Sue Ann Hamm, the ex-wife of Oklahoma oil magnate Harold Hamm who was awarded cash and assets worth more than $1 billion in the couple's divorce this week, plans to appeal the judgment on grounds that it grossly undervalues the marital wealth she is entitled to.
Feeling shortchanged by a ruling that allows the Continental Resources chief executive officer to keep around 94 percent of the estimated $18 billion rise in his Continental shares during a 26-year marriage, Sue Ann Hamm will appeal within a few weeks, one of her lawyers, Ron Barber, told Reuters on Thursday.
She believes the decision was "not equitable," Barber said.
On Monday, Oklahoma County Court Judge Howard Haralson ordered the CEO, who is believed to own more oil than any other American, to pay his ex-wife $995 million. The ruling allows her to keep additional assets, including a California ranch and an Oklahoma home, worth tens of millions more.
The Hamm v. Hamm divorce judgment is one of the largest in U.S. history, but Sue Ann's award is a small fraction of the wealth Haralson allowed Harold Hamm to keep.
He holds more than 68 percent of Continental's stock, a stake valued at around $13.5 billion today. It was worth more than $18 billion before the 9 1/2-week divorce trial began in August. Continental shares have fallen sharply since then, in line with global oil prices.
Haralson ruled that $1.4 billion of the growth in his Continental shares during the marriage was "marital capital" to be split with Sue Ann. The rest was awarded to Harold as “separate property.”
“Sue Ann is disappointed in the outcome of this case. She dedicated 25 years as Harold’s faithful partner in family and business,” Barber said.
A lawyer and economist, Sue Ann Hamm worked at Continental during stretches of the couple’s marriage, which began in 1988. At one point, the ruling says, she was an executive in charge of Continental's crude marketing division. She left the company in 2008. At other times she worked in the home, helping to raise the couple's two children.
In Oklahoma, a divorce appeal can be heard by a State Court of Appeals panel or the Oklahoma Supreme Court.
A higher court could review the case and affirm Haralson’s judgment, or modify the award. It could also send the case back to Haralson to be re-tried.
Family law experts say the process could take anywhere from 18 months to several years.
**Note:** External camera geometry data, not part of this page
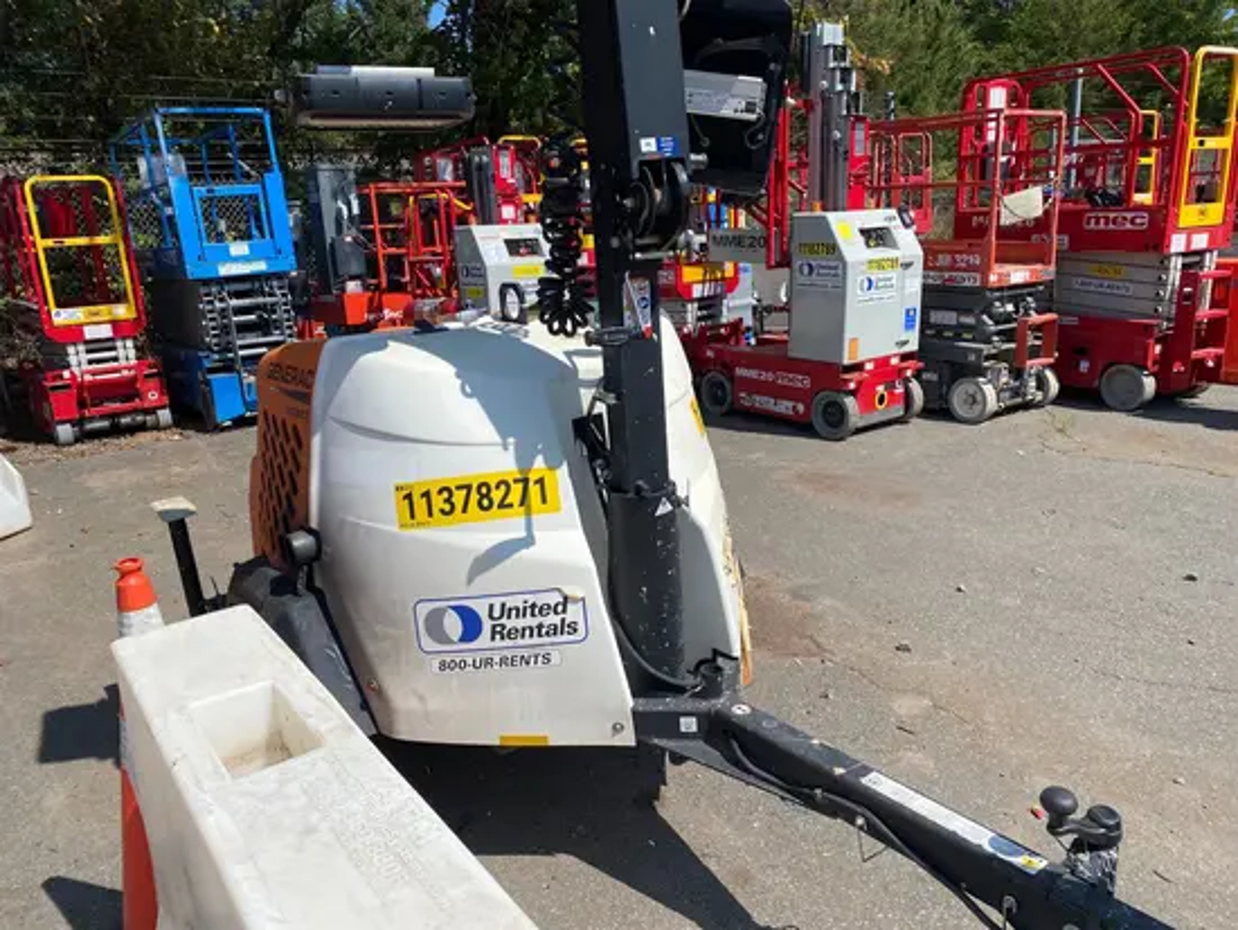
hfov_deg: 67.3
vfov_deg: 53.1
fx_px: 930
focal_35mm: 26
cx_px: 619
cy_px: 465
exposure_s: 1/3846
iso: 32
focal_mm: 4.25
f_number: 1.8
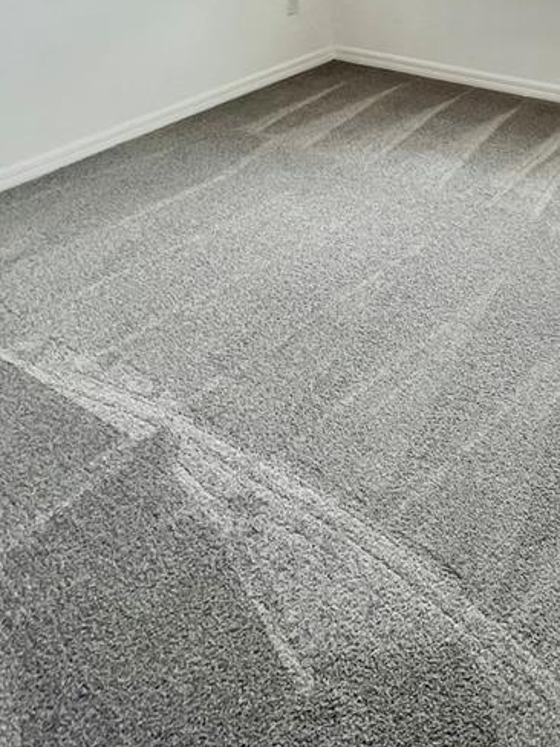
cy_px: -106
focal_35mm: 32
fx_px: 690
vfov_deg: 42.3
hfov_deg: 40.4
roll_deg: +0.2
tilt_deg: -5.0
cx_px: 517
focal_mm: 1.57
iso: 40
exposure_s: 1/120
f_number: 1.8
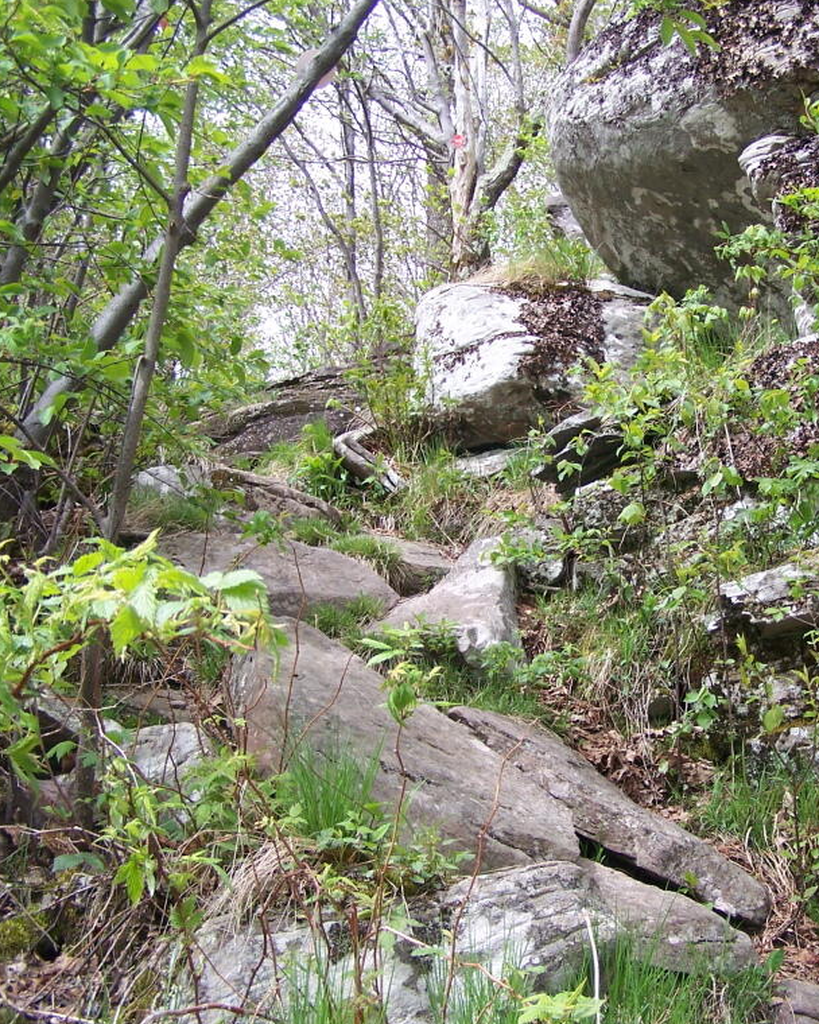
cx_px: 621
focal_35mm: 50
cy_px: 511
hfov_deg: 29.7
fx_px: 1515
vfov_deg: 37.3
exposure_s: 1/200
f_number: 2.8
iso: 80
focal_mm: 6.3
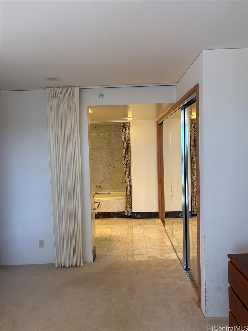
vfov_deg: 67.3
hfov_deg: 53.1
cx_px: 124
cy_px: 166
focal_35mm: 26
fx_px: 248
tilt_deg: -2.6
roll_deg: +3.1
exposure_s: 1/120
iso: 100
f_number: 1.6
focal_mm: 5.96
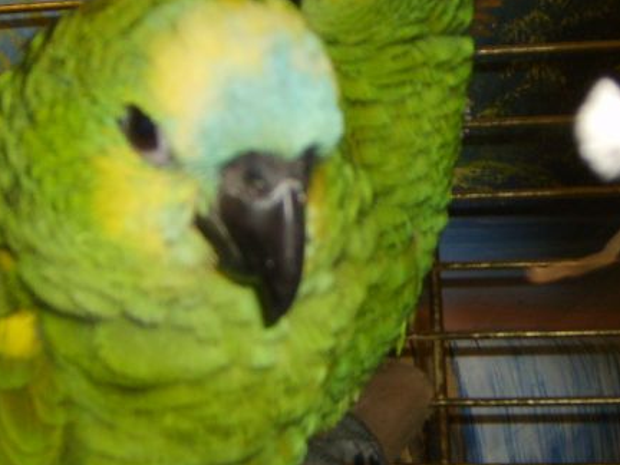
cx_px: 400
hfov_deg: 23.5
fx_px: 1487
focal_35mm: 83
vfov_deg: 17.8
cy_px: 225
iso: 100
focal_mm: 5.8
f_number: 2.8
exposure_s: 1/45
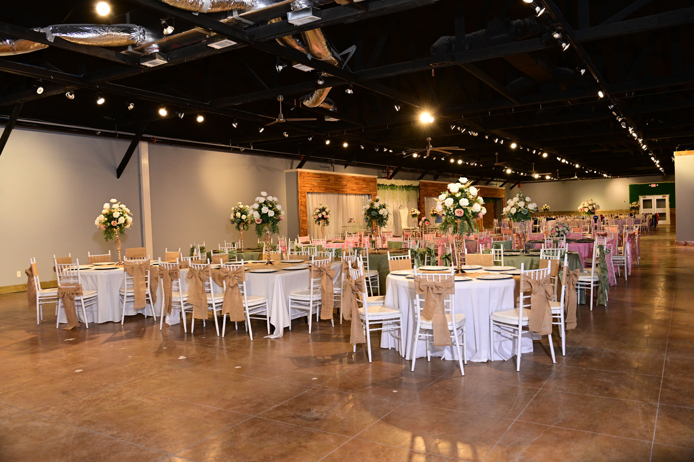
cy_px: 231
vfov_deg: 45.0
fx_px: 559
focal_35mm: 29
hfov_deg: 63.7
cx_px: 347
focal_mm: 29
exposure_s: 1/125
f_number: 5
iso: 2000
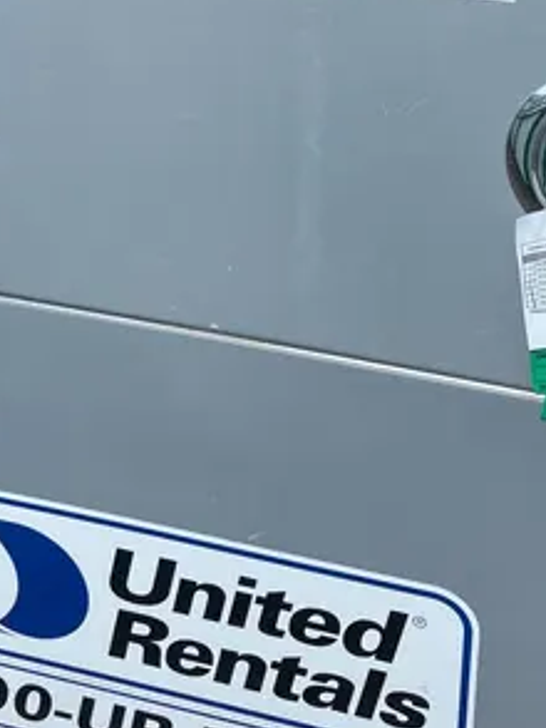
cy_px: 81
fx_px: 1471
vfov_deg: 26.9
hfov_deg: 21.0
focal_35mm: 70
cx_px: 256
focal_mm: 3.99
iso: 32
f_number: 1.8
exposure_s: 1/1279
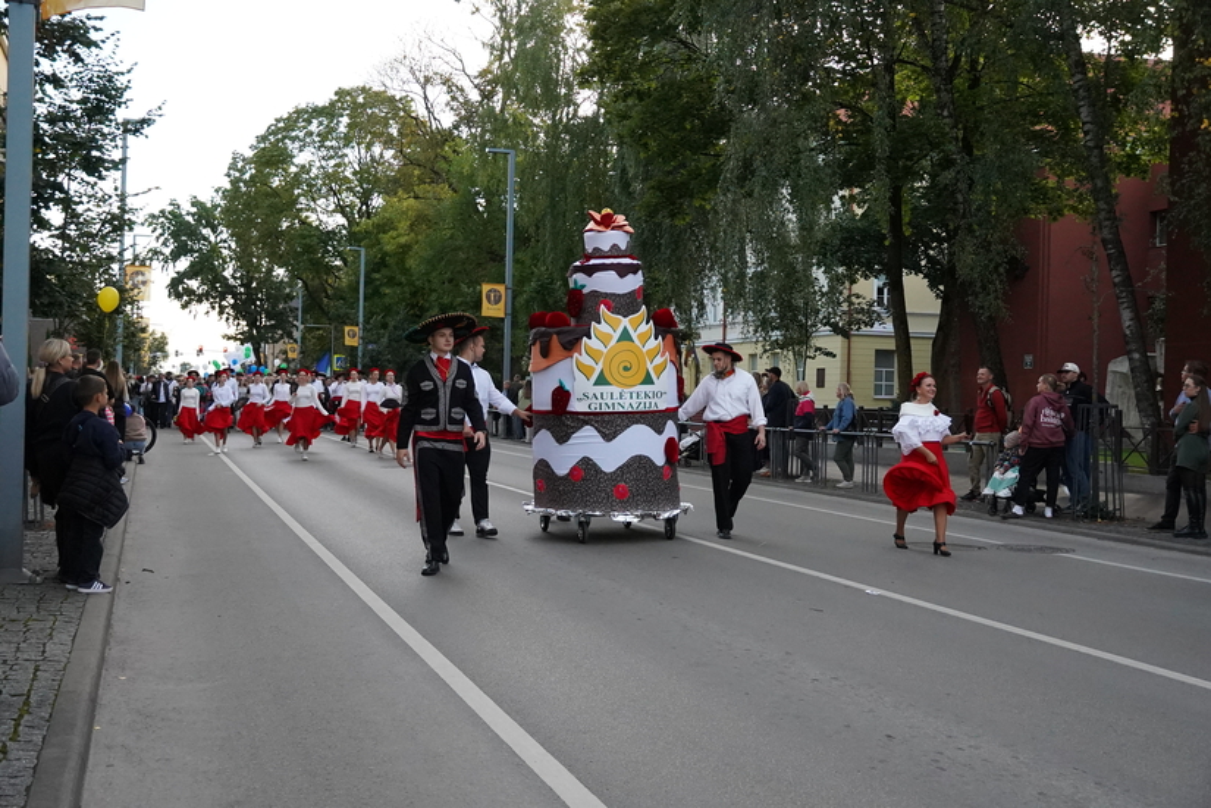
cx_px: 606
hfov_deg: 45.4
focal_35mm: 43
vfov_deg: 31.2
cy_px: 404
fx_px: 1446
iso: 5000
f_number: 4.5
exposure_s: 1/2000
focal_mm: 29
Sue Ann Hamm has 30 days from when the ruling was filed, on Nov. 10, to appeal it.
As part of Monday's ruling, Haralson ordered Harold Hamm to pay his ex-wife more than $322 million by Dec. 31, and continue with monthly payments of at least $7 million until he covers an additional $650 million balance. She has received around $23 million from the marital estate since filing for divorce in 2012.
To secure the judgment, Haralson placed a lien on 20 million shares of the CEO’s Continental stock. Whether an appeal would alter the payment schedule remains unclear.
Craig Box, an attorney for Harold Hamm, said the CEO considers Haralson’s ruling to be “fair and equitable.” Hamm declined to comment on the prospect on an appeal.
The Hamm divorce is a "personal matter," said Continental spokeswoman Kristin Miskovsky. The company has said the case has no impact on business.
Following the news, shares of Continental extended earlier losses. They fell 3.1 percent on the day as U.S. oil prices sank below $80 per barrel for the first time in four years.
The Hamms had no prenuptial agreement. During their marriage, Continental's value soared by around 400-fold, and Hamm, the 13th child of sharecroppers, became Oklahoma's richest person.
Hamm, 68, founded Continental in 1967, more than two decades before he married Sue Ann. But Oklahoma law typically requires that the enhanced value of premarital property be split "equitably" in a divorce if it resulted from the efforts or skills of either spouse during marriage.
Haralson attributed most of Continental's growth during the marriage to passive or market factors, including rising oil prices and new drilling technologies.
Continental holds a leading position in the Bakken Shale, the largest U.S. oil discovery in decades. Harold Hamm is often credited with pioneering its development.
During the trial, his lawyers contended that passive factors and the "teamwork" of others at Continental accounted for most of the company's dazzling growth during the marriage.
"We believe that Harold should be given more credit for Continental's success," Sue Ann Hamm's lawyers said.